A structured flow does exactly the same thing today as it did yesterday, every time, unless you go in and manually change the logic. If it gets something wrong, you fix the flow. If there's a request for a new feature or something changes, the process needs updating.
With an agentic approach, when the agent makes a recommendation and you say "no, that's wrong because of X," that feedback can be captured and stored as context for next time. Over weeks and months, you build up a picture of what matters for this specific process, what's been tried before, what worked, what didn't.
For example - an agent reviews a Google Ads account and recommends pausing some keywords because CPC is high. You look at it and say "those are competitor brand keywords, we're deliberately bidding on those to capture market share, the CPCs are expected to be high." In a structured flow, you'd need to code in an exception for those campaigns and update it every time you launched new competitor keywords. In an agentic setup, that feedback becomes part of the context the agent works with next time - or even a similar flow in a different account. No manual logic updates needed - it just has a new piece of knowledge.

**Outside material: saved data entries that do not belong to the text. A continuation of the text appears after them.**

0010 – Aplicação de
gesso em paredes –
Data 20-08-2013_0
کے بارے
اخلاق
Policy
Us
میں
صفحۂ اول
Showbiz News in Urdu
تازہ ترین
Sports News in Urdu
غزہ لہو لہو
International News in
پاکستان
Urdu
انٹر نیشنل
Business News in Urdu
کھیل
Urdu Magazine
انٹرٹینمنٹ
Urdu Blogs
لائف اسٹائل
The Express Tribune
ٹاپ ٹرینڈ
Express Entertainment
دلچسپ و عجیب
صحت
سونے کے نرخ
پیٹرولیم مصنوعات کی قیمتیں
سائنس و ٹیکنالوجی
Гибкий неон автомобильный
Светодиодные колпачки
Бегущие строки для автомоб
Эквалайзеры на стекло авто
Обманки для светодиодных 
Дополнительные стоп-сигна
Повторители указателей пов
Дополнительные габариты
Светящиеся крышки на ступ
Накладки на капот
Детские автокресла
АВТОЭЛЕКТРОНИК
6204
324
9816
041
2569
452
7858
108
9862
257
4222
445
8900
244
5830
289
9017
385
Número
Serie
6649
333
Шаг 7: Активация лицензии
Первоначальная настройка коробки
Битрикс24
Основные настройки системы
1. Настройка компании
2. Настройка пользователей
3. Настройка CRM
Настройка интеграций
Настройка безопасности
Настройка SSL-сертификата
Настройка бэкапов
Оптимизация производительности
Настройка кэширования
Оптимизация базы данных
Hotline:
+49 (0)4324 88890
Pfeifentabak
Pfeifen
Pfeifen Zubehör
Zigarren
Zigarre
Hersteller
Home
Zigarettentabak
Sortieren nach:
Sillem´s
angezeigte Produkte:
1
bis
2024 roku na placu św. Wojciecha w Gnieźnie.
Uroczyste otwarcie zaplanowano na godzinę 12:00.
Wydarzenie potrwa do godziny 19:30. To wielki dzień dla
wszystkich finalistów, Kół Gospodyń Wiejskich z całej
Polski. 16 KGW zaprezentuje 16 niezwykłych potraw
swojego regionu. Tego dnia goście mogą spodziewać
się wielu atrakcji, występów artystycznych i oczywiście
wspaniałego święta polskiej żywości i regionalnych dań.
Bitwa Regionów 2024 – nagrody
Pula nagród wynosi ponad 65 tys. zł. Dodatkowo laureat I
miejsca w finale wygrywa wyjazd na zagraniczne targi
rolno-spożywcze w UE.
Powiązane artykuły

Run that process enough times and something genuinely valuable builds up: an externalised version of everything your team knows about each process they run. The little things that make someone with two years experience better than someone picking processes up fresh. Now that knowledge is captured, written down, and available to the agent every time it runs.
The more context an agent has, the better its output. And one of the richest sources of context is the history of its own previous runs and the human feedback on each one. That compounds over time in a way a fixed automation flow simply can't.
Structured flows are frozen on the day you build them. Agentic workflows get better the more you use them.
Where this leaves you
I'm not saying throw away your n8n flows or scripts. If they're working and they're not eating your time with maintenance, keep running them. Structured automation is brilliant for tasks that are the same every time (like moving data around between systems).
But think about where you're spending the most time updating and maintaining automation. Think about the processes where edge cases keep catching you out, where different clients need different handling, where the logic keeps getting more complicated. Those are the tasks where an agentic approach will give you leverage your current setup can't.
Next week I want to go deeper on the context point - because even the best agentic workflow is only as good as the information it's working with. Give an agent bad context and it'll confidently do the wrong thing, which is arguably worse than a rigid flow that at least does exactly what you told it to.
Your expertise - your processes, your client knowledge, your testing history - is what makes the difference between an agent that gives generic textbook advice and one that actually reflects how your business works.